1571 - 1630
German astronomer, first supporter of the heliocentric theory.
Author of Harmonies of the World.
First to realize the relationship between the Sun and the velocities of the planets.
Discoverer of the three laws of planetary motion.
Johannes Kepler was born premature on December 27, 1571 in Weil der Stadt, Germany. He was a sickly child and contracted smallpox when very young. Kepler went to the University of Tuebingen, a Protestant institution, where he studied theology and philosophy, as well as mathematics and astronomy. Upon completion of his formal education, he accepted a position as chair in mathematics and astronomy at Graz, Germany. In 1596, at the age of 24, Kepler published Mysterium Cosmographicum (Cosmographic Mystery). In this work he defended the Copernican theory which stated that the Sun, not the Earth, was at the center of the Solar System. Kepler was strongly influenced by the Pythagoreans, believing that the universe was being governed by geometric relationships that conform to the inscribed and circumscribed circles of the five regular polygons.

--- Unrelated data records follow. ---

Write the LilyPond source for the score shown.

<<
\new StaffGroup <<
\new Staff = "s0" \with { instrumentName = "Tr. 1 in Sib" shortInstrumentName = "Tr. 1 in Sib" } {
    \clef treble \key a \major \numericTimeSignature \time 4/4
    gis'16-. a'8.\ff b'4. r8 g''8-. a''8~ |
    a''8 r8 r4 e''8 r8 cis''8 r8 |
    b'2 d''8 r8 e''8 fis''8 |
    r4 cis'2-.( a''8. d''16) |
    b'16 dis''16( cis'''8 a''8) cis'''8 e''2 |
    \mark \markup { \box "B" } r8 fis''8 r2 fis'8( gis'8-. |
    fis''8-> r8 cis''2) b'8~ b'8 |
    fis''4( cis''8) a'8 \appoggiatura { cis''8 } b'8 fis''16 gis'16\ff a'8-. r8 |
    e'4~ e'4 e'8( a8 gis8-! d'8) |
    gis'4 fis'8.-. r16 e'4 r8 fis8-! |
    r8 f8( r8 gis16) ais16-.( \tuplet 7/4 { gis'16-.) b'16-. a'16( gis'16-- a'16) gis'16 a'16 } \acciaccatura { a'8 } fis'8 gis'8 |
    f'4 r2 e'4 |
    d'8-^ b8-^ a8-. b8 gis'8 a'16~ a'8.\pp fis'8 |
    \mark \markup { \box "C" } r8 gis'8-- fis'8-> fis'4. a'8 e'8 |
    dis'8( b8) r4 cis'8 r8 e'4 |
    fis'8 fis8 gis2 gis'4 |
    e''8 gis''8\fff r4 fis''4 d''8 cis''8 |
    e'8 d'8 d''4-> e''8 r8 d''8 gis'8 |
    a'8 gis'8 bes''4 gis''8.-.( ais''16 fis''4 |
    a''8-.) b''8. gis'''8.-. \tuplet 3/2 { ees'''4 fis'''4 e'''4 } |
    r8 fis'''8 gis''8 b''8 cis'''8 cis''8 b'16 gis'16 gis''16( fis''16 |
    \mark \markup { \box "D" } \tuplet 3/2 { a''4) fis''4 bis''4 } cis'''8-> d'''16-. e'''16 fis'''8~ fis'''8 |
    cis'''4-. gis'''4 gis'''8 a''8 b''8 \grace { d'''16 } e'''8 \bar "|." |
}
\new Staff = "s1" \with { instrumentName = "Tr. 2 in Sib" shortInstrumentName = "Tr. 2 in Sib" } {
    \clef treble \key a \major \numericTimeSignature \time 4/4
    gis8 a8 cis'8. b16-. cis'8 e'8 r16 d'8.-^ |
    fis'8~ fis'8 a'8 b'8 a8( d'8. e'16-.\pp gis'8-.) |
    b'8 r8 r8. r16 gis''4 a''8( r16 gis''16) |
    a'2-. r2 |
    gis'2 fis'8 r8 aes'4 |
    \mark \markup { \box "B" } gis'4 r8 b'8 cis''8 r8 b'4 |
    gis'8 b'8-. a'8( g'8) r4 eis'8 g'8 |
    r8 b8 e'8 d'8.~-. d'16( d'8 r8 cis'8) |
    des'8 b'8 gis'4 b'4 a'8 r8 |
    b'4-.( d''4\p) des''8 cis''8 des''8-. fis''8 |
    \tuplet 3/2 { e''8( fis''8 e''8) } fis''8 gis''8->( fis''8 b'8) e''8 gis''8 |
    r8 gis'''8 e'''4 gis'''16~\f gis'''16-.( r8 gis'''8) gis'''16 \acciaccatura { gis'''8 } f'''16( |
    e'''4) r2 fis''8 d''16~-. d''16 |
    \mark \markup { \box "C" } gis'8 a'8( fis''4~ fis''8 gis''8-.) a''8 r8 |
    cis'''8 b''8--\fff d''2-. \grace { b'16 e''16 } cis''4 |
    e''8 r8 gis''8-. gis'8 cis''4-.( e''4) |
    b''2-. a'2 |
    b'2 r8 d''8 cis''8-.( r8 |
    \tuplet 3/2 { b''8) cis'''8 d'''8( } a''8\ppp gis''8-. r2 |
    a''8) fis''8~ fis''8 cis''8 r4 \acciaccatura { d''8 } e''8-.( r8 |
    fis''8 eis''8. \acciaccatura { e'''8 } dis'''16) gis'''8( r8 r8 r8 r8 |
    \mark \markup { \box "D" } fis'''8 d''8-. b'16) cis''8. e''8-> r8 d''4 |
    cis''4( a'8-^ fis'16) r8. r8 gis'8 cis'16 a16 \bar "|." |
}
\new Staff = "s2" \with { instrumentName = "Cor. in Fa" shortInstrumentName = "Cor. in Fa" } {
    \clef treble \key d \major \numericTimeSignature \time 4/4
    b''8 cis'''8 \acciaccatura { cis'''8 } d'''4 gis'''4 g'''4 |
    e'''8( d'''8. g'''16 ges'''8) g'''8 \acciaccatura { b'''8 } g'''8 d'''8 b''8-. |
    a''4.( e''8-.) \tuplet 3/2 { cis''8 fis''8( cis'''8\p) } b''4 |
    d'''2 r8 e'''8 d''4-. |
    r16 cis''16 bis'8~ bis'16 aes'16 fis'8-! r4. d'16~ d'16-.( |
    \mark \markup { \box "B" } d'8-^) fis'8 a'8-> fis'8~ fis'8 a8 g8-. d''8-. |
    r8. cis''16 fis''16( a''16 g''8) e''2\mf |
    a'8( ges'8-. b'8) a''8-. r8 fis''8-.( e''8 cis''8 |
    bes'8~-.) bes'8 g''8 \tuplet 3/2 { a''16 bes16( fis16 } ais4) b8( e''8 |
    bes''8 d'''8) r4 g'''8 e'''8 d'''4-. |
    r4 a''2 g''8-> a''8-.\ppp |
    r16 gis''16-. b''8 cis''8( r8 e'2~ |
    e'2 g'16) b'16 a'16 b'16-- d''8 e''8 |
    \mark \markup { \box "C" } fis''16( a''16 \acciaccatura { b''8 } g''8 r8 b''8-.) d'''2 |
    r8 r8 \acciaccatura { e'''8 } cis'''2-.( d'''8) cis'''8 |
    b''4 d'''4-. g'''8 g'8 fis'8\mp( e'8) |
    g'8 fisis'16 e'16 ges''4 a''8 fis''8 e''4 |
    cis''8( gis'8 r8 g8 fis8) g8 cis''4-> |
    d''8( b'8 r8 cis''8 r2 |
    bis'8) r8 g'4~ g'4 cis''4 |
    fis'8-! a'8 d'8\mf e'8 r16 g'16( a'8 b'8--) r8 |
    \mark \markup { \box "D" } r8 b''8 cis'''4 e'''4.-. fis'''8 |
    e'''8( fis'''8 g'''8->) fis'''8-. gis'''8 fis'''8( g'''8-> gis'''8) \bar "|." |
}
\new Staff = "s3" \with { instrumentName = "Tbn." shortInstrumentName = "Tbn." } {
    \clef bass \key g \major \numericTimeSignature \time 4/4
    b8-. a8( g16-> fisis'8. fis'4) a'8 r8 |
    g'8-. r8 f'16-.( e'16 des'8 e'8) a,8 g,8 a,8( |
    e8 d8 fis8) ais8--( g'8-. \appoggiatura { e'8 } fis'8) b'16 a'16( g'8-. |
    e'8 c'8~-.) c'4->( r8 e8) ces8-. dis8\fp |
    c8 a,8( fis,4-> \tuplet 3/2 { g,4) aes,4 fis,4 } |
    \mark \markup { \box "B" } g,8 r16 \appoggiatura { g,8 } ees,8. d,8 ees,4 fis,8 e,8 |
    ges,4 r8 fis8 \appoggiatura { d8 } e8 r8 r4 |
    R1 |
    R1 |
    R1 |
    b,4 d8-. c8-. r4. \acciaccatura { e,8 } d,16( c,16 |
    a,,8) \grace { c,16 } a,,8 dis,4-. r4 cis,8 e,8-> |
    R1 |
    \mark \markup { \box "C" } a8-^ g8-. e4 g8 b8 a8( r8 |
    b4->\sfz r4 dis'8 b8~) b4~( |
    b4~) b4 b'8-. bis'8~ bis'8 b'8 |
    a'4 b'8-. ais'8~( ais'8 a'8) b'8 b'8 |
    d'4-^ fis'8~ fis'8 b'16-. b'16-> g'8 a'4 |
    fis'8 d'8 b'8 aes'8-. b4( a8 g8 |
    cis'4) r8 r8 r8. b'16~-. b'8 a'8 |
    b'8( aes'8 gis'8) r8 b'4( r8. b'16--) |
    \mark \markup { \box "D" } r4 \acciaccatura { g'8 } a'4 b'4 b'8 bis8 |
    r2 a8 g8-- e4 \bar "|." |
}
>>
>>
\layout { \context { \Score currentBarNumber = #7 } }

In 1598, Kepler's school in Graz was closed down by the Archduke Ferdinand of Hapsburg. He wanted to go back to Tuebingen, but they didn't want him, because of his known belief in Copernicanism. The astronomer Tycho Brahe invited Kepler to come to Prague to be his assistant. Confronted with the Catholic persecution of the Protestant minority in Graz, Kepler accepted Brahe's offer and left for Prague on January 1, 1600. When Brahe died the following year, Kepler was appointed his successor. The legacy Kepler inherited from Brahe included many accurate positional determinations of the planets, especially those of Mars. Kepler used this data to study of the true orbits of the planets. He abandoned the belief that the planets moved in perfect circles, and proved that the orbit of Mars is actually an ellipse. This, the first of Kepler's laws of planetary motion, appeared in Astronomia Nova (New Astronomy) which he published in 1609. His second law of planetary motion, also published in 1609, describes the concept of planetary velocity. His third law, published in 1619, describes the relationship between the orbital periods of the planets and their distances from the Sun. Kepler's three laws of planetary motion are as follows:
- The orbit of a planet/comet about the Sun is an ellipse with the Sun's center of mass at one focus
- A line joining a planet/comet and the Sun sweeps out equal areas in equal intervals of time
- The squares of the periods of the planets are proportional to the cubes of their semimajor axes
Kepler died in Regensburg, Germany on November 15, 1630 after a short illness. His important work would later lay the foundation for Isaac Newton's theory of gravitation. He was a crucial link between the thought of Copernicus and that of Newton, and is considered one of the most important figures in the 17th-century scientific revolution.